→ **Exercise description**
All records below are to be transcribed exactly, with every picture left out.

→ **Provided entries**
--------

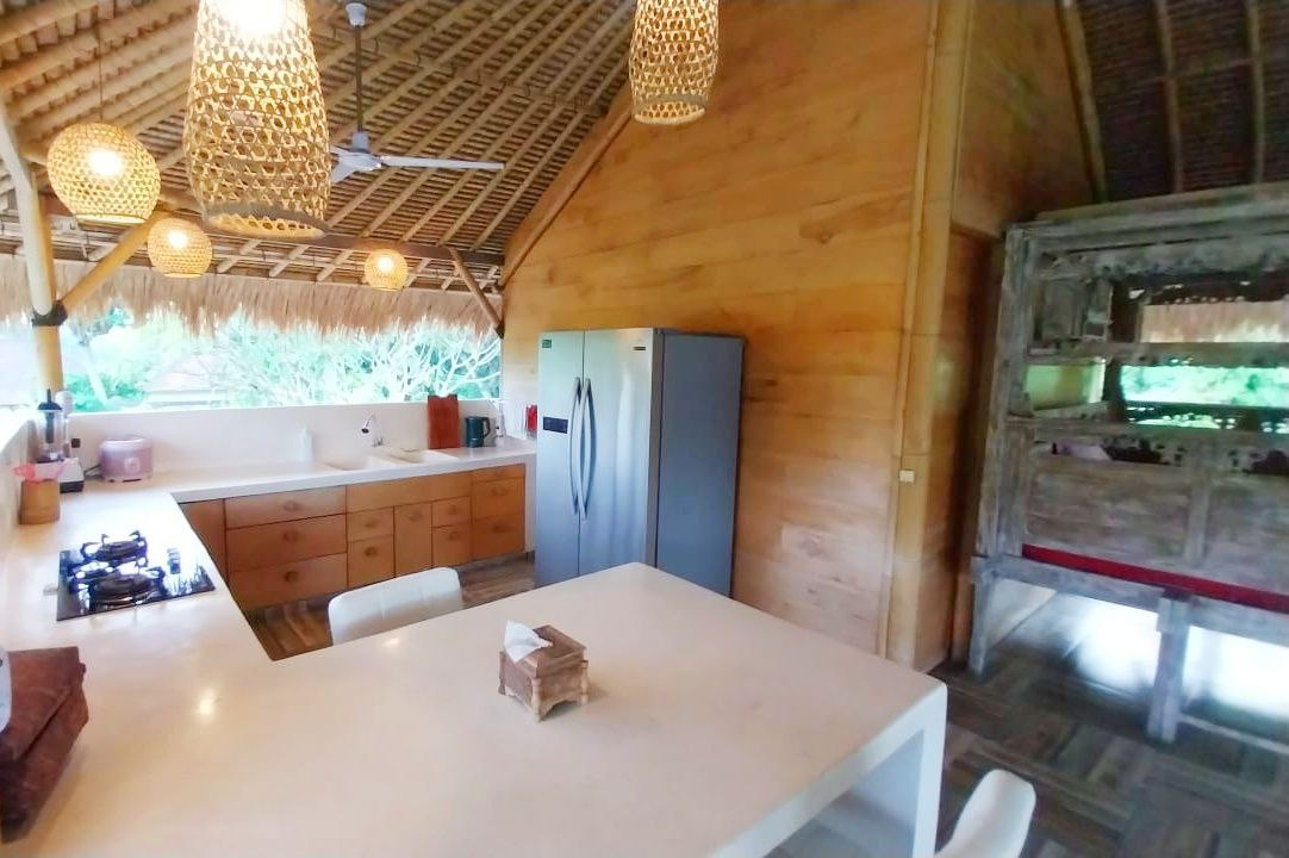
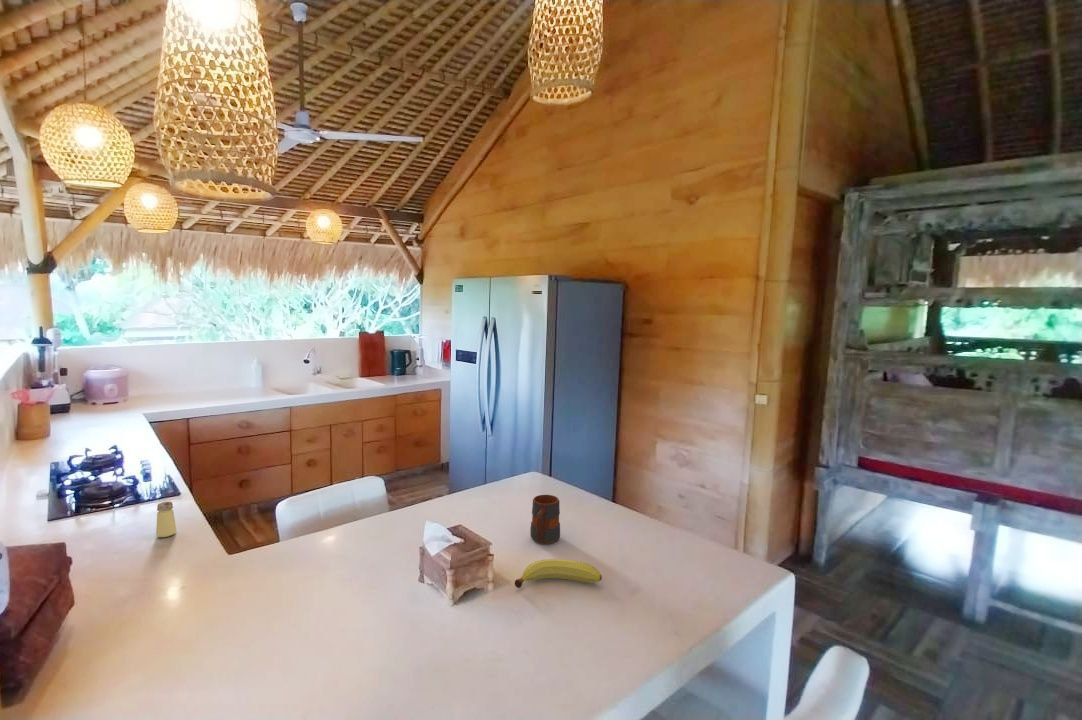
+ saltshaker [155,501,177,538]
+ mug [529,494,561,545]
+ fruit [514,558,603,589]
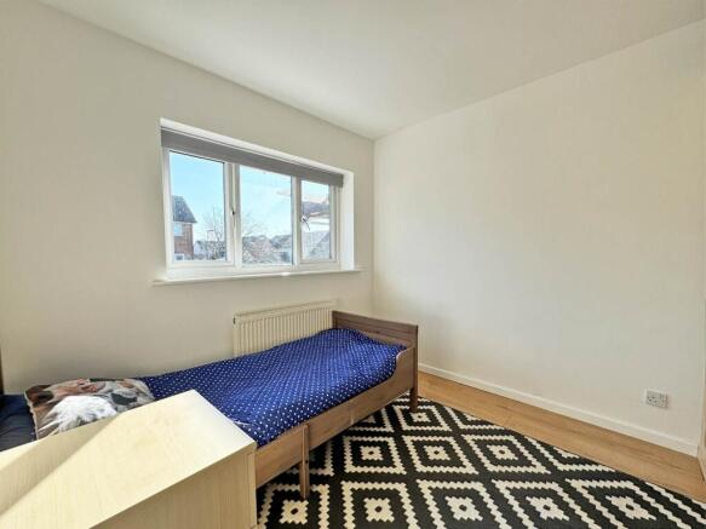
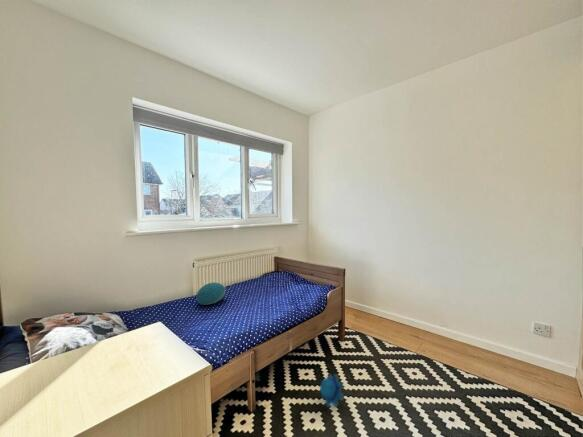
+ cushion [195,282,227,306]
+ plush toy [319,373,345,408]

--------

→ **Result of the exercise**
+ saltshaker [155,501,177,538]
+ mug [529,494,561,545]
+ fruit [514,558,603,589]
+ cushion [195,282,227,306]
+ plush toy [319,373,345,408]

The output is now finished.